Americans who oppose abortion have long pursued bans on the treatment, culminating in today’s decision by the US Supreme Court to overturn Roe v. Wade. The idea, of course, is that abortion bans will reduce the number of abortions. Years of abortion data across all countries prove otherwise.
In an analysis run jointly by the Guttmacher Institute and the World Health Organization (WHO) between 2015 and 2019, abortion rates were similar in countries that restricted abortion versus those where abortion is broadly legal.
“However, when you consider safety, the picture is different,” WHO said in a statement to Quartz. “In countries where abortion is allowed on broad grounds 9 out of 10 abortions occur safely. But in countries where abortion laws are very restrictive and access to care is limited, only 1 in 4 abortions are safe.”

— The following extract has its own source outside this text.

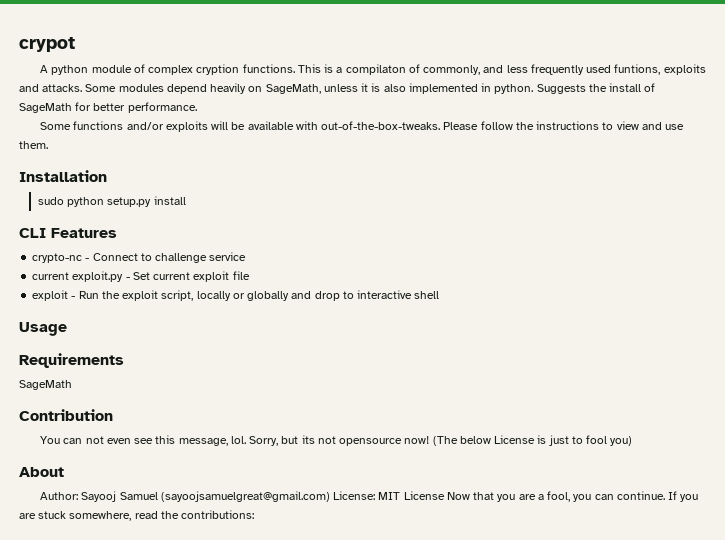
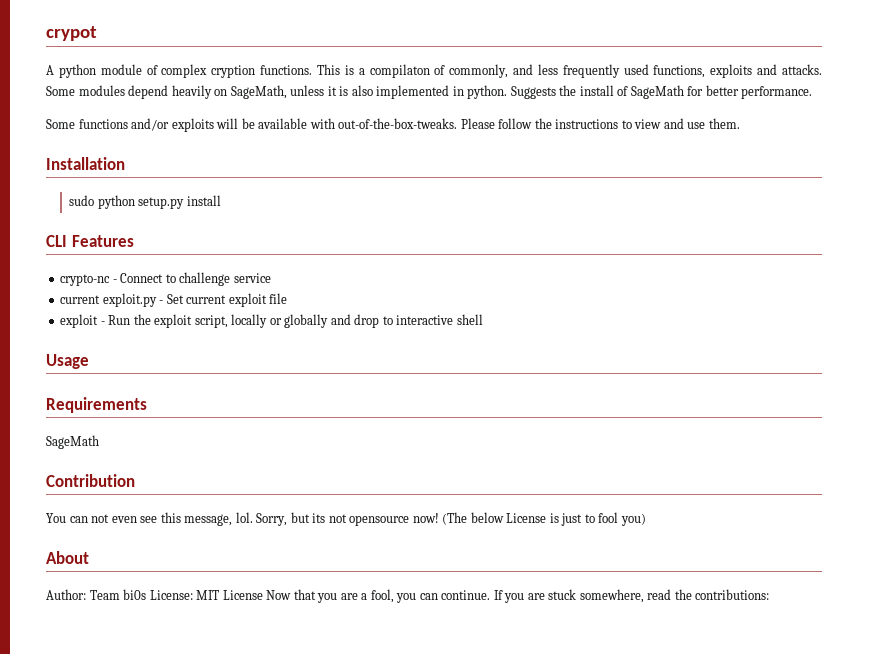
[614,64,661,75] funtions, -> [653,65,706,78] functions,
[81,491,330,502] Sayooj Samuel (sayoojsamuelgreat@gmail.com) -> [89,589,147,600] Team bi0s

Roe v. Wade drastically reduced the hundreds of maternal deaths that occurred from abortion each year in the 1960s and 1970s, wrote Jeremy Fraust, an MD at Brigham and Women’s Hospital in Boston. With the reversal of Roe, 20 states will now likely see higher maternal death rates with little change in abortion rates.
Free contraception does dramatically reduce abortions, however. In a study of 9,000 women run by the Washington University School of Medicine in St. Louis, abortion rates decreased by more than 60%.
Abortion rates had been steadily declining for 30 years between 1973 and 2017 as contraception access expanded and women were pulled out of poverty. From 2017 to 2020, that trend reversed as abortion rates per 1,000 women increased in the US by 7% in the face of decreased federal contraceptive care, increased medicare funding for abortion, and around 168 abortion restrictions or bans were passed in 25 states.